As Catholics we’ve heard a million times that everyone is welcome at the table, so much so that it’s nearly a spiritual cliché. But once you actually experience that welcome on a real level, when the invitation goes beyond Christian nicety or tolerance and pulls you into the living spirit of the faith community, into transcendence, you remember that God doesn’t accept us, doesn’t tolerate us. God loves us.
And when I remember that, I remember why I’m in the church, why I’m one of the 26 percent. I’m not in the church for the catechism, I’m in it for the creed. I’m in it for the light and beauty I experience at the heart of Catholicism, far from any politics—far, even, from a good deal of theology.

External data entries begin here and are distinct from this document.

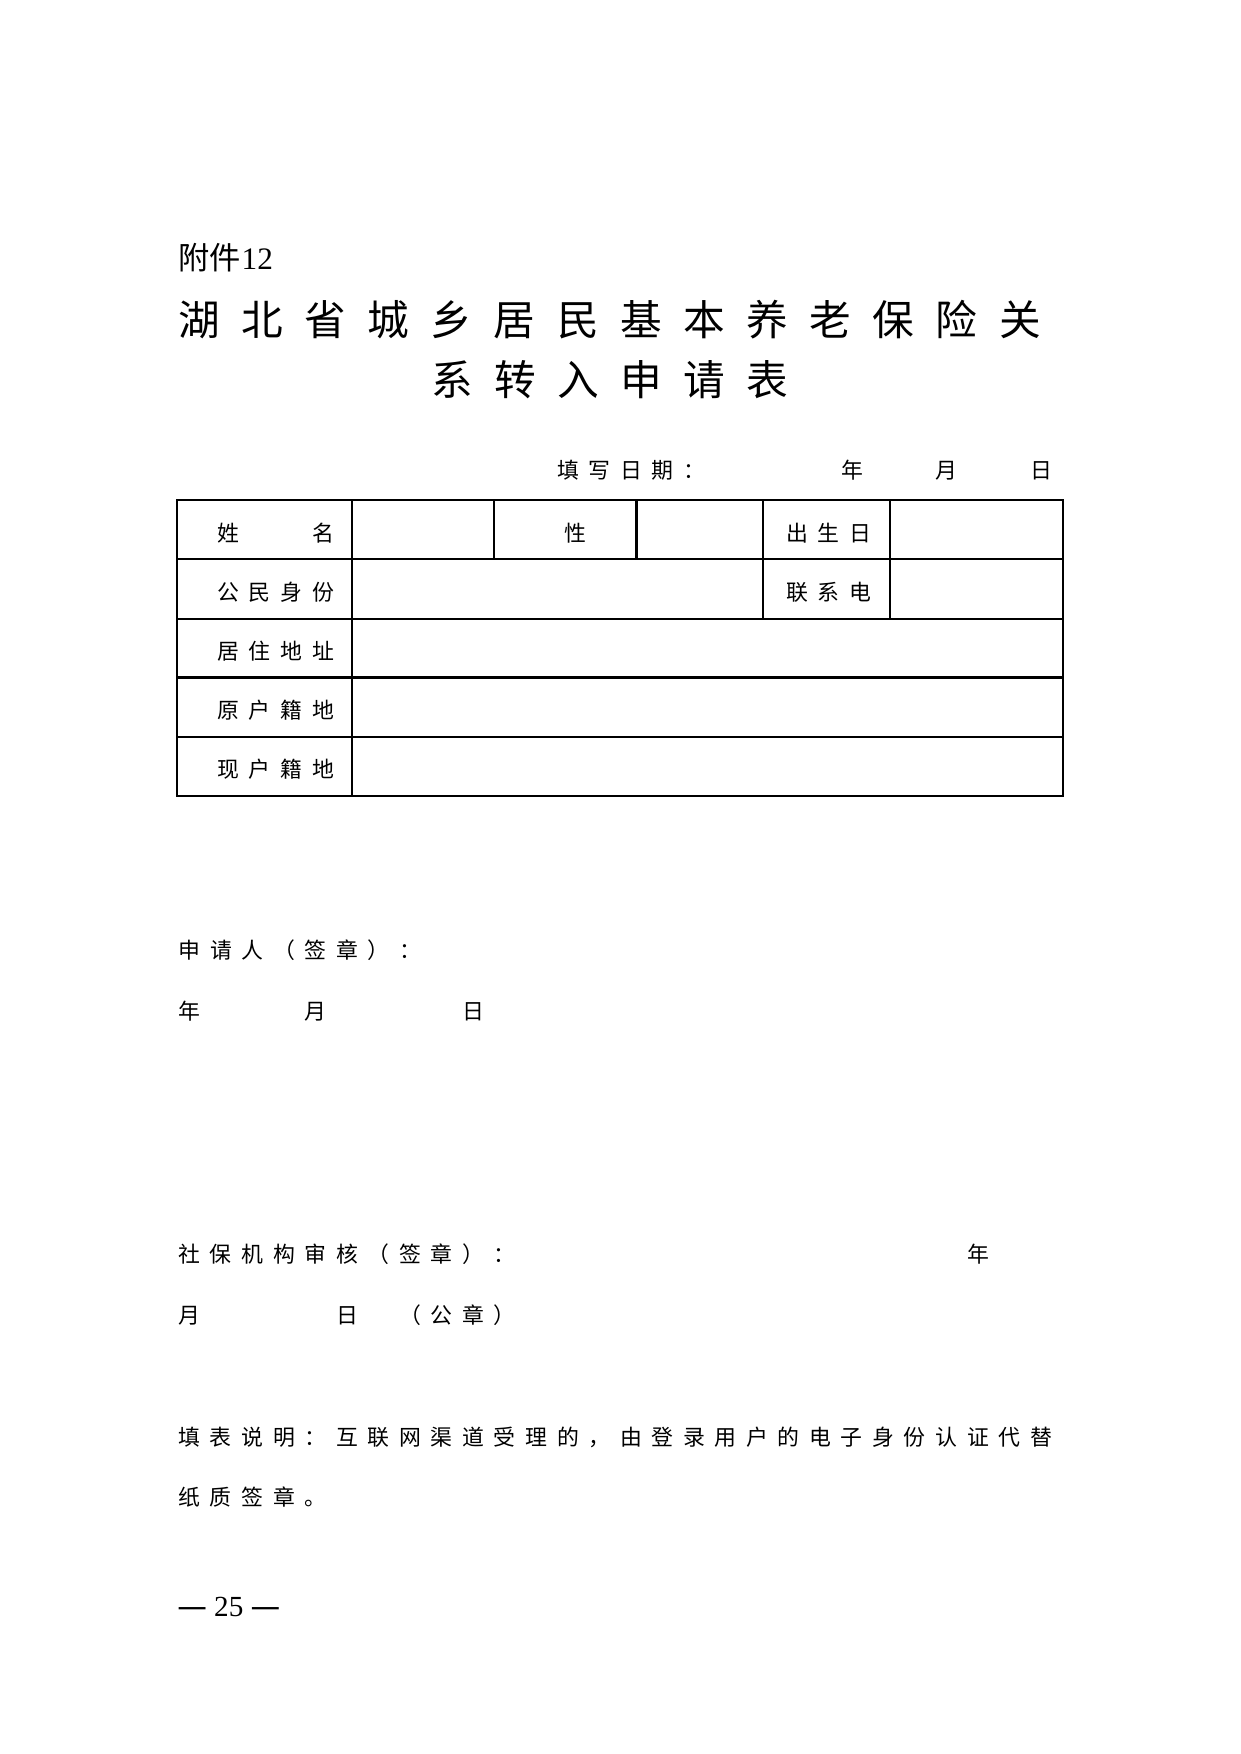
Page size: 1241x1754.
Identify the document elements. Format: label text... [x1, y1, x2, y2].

text 填表说明：互联网渠道受理的，由登录用户的电子身份认证代替纸质签章。 [178, 1405, 1062, 1527]
table_header 出生日期 [764, 501, 889, 558]
table_cell 现户籍地地址 [178, 738, 351, 794]
text 湖北省城乡居民基本养老保险关系转入申请表 [178, 286, 1062, 408]
text 社保机构审核（签章）： 年 月 日 （公章） [178, 1222, 1062, 1344]
table_cell 公民身份证号码 [178, 560, 351, 617]
text 申请人（签章）： 年 月 日 [178, 918, 1062, 1040]
table_header [353, 501, 493, 558]
table_cell 居住地址 [178, 620, 351, 676]
table_cell [353, 620, 1062, 676]
table_header 姓 名 [178, 501, 351, 558]
text 填写日期： 年 月 日 [188, 438, 1062, 499]
table_cell 联系电话 [764, 560, 889, 617]
table_cell [353, 679, 1062, 736]
table_cell [891, 560, 1062, 617]
table_header [891, 501, 1062, 558]
text 附件12 [178, 226, 1062, 286]
table_cell 原户籍地地址 [178, 679, 351, 736]
table_cell [353, 738, 1062, 794]
table_header 性 别 [495, 501, 635, 558]
table_header [638, 501, 762, 558]
table_cell [353, 560, 762, 617]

I’m in it for the spirit of the Eucharist, of scripture, and most of all for the spirit of the people I worship with every Sunday. A couple weeks ago I was sitting next to one of the older members of the parish and was in tears at the simplicity, intent, and quiet joy with which he sang the psalm response. No catechism can touch that. And it’s this experience of the church on the local level—which I think is the important one—that gives me hope for the church at large.
I’m a sinner just like everyone else at my parish, but my sin isn’t my homosexuality. The sinfulness of my being gay is that it tempted me, allowed me—encouraged me, really—to think that I was somehow set off from the rest of society, that I wasn’t really part of the world. The sin of my homosexuality is that it led me to believe lies—deadly, soul-killing lies—a sin for which I am indeed heartily sorry. But by the grace of God I’ve forgiven the people who told me those lies, and I’ve forgiven myself for believing them. And by the grace of the people I pray with every week, by the love they give me and the love I return, I move forward with them into the truth: I am part of society. I am part of nature. And I am very happily part of the church.